I’ve been finding some of the other discussions on the Web about the blog banning in VT to be pretty interesting. Cory Doctorow at Boing Boing actually pointed to the story and from there a host of other bloggers chimed in. I like Cory’s reaction:
In 1988, I was the writer-in-electronic-residence for a class of grade 2/3 students in Toronto, reading and helping them with their writing via 14.4K modems using ZModem transfers. Getting them to use to computer to write, revise, and critique one another was an amazingly powerful tool for unleashing their creativity and improving their communications skills. If this principal thinks blogging isn’t educational, he needs his head examined: he should be seeking out every student blogger in the school and giving them special time to blog more — and giving them extra credit besides.

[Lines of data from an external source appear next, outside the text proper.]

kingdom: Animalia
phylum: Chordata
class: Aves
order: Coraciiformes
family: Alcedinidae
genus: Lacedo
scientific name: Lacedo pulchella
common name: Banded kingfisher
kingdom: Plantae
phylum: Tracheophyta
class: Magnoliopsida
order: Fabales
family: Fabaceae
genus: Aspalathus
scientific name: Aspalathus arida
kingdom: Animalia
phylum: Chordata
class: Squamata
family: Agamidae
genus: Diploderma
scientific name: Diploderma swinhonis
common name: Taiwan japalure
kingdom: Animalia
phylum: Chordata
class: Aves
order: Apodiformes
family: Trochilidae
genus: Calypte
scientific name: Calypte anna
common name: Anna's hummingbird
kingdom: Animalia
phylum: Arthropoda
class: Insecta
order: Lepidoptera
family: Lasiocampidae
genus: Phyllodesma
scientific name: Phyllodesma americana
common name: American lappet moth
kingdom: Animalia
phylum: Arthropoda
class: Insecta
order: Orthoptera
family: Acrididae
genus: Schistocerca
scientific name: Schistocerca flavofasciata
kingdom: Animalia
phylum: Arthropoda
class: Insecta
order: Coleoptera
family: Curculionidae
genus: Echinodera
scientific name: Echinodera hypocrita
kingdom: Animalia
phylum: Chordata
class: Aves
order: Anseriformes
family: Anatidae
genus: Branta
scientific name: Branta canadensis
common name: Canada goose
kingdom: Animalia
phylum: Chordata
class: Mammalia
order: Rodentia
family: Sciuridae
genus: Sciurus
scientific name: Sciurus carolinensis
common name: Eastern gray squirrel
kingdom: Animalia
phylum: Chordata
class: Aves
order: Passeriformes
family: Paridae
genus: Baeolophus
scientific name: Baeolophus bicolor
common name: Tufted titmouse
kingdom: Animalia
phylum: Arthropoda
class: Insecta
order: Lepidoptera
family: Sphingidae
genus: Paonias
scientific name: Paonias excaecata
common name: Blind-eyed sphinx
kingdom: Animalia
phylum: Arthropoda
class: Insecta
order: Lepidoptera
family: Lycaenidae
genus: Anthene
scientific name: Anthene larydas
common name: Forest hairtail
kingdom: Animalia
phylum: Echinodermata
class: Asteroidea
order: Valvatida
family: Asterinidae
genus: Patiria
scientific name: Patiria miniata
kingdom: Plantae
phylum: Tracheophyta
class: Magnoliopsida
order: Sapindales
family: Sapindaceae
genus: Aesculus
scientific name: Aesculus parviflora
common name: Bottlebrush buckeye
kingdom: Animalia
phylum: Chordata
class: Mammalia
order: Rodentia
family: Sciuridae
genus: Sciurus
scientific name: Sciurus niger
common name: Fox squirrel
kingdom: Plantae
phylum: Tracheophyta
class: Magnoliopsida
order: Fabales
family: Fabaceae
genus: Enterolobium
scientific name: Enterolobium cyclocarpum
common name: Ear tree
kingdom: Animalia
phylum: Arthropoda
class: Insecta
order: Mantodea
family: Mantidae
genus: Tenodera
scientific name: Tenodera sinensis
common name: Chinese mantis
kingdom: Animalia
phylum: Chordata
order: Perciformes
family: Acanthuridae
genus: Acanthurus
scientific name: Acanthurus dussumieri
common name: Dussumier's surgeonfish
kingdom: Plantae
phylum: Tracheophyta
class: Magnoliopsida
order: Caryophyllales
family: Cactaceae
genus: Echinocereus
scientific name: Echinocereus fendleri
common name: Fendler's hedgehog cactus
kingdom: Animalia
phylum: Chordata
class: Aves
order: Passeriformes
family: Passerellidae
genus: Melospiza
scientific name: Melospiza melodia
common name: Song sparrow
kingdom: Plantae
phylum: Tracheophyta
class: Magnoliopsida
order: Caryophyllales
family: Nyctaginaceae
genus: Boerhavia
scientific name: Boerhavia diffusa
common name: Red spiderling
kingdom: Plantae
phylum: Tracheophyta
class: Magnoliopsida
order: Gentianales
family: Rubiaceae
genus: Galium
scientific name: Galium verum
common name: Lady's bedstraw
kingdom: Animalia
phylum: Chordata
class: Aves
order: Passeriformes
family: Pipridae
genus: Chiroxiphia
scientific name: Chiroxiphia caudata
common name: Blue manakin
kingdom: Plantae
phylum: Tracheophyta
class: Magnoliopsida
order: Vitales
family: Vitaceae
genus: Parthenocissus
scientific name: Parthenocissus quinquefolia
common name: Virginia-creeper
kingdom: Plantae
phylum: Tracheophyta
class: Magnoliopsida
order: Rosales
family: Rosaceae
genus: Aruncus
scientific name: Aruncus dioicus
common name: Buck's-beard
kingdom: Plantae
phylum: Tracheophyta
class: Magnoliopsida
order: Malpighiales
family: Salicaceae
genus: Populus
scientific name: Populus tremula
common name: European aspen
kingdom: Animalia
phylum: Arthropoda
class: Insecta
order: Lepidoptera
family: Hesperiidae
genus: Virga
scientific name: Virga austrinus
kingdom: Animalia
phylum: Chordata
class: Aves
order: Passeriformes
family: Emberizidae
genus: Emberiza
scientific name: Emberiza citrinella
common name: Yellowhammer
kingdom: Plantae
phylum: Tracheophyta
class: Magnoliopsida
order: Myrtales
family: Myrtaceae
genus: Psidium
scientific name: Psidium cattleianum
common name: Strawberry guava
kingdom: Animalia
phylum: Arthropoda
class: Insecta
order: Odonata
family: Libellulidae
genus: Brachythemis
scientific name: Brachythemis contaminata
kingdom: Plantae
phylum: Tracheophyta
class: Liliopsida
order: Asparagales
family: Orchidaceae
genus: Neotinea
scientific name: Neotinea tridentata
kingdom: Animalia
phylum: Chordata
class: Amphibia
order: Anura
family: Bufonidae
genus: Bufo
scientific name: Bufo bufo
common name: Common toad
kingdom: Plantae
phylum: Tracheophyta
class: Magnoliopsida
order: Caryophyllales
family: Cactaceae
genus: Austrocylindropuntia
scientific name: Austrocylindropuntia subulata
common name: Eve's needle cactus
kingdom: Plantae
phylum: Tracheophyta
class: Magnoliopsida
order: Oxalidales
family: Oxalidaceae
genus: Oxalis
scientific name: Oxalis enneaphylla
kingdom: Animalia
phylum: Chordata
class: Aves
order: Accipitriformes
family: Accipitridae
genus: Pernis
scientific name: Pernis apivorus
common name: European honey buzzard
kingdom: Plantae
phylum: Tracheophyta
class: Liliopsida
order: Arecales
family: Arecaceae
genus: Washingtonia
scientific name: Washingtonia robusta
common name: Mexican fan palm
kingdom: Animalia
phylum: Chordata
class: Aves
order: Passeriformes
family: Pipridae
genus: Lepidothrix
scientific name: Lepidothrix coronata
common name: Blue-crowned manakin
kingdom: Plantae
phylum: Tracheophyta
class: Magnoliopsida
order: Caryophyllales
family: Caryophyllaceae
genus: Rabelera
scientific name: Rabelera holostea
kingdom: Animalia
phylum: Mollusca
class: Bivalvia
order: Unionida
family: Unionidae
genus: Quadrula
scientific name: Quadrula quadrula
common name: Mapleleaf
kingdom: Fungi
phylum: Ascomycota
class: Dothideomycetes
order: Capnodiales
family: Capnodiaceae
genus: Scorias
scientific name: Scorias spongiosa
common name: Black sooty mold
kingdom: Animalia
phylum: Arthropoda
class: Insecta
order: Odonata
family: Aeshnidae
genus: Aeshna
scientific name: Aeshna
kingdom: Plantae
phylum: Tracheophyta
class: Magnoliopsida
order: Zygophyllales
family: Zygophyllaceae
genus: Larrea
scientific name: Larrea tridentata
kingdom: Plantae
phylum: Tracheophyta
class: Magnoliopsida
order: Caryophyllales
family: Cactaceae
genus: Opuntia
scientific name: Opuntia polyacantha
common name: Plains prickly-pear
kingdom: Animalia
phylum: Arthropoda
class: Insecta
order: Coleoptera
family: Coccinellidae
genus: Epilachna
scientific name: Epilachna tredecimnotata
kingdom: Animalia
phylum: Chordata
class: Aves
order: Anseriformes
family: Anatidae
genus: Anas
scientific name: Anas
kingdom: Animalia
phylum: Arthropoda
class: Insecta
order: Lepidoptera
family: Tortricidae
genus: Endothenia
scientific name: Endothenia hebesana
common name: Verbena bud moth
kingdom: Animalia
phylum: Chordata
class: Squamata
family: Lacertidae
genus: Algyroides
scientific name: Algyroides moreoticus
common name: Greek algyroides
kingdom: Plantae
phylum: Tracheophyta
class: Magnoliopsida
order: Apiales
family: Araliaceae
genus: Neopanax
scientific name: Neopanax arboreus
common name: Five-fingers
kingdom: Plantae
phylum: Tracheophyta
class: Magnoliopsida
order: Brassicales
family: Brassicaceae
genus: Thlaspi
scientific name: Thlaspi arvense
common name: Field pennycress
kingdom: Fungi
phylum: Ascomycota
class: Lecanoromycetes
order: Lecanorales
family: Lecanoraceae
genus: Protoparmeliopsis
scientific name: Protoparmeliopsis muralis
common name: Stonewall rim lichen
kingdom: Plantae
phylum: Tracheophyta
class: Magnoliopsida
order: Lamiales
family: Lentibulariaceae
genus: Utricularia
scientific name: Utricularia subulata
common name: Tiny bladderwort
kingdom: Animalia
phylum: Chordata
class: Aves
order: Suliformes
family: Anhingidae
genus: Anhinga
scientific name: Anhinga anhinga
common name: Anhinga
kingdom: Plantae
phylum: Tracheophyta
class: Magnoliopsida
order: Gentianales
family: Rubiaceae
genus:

At another site, a self described high school student chimes in with this:
As a “young adult” who spends most of his time in high school, it’s totally unnderstandable where this guy’s coming from. A school does not have computers for the students’ personal lives, but to be used as an “educational tool.” And yet, when I go to the library during my study hall, more than half of the computers are either on myspace or lj. Let’s not kid ourselves: this is not for “enrichment,” it’s just how high schoolers gossip/socialize/interact now. When faced with this, does he really have a choice? Sure, blogs like this one might turn out to be more informative, but schools cannot run on a subjective basis, saying “this blog is okay; that one isn’t.” and so they are ALL banned.
I guess it’s the “let’s not kid ourselves” part that really unsettles me. I want principals and teachers and even students to see Weblogs as enrichment, as a tool for deep learning. If the concept of a blog is now being boiled down to its lowest common denominator, that of a place to “gossip/socialize/interact” instead of “read/think/write” then I think we have to redouble our efforts to make the case and to evangelize the potential.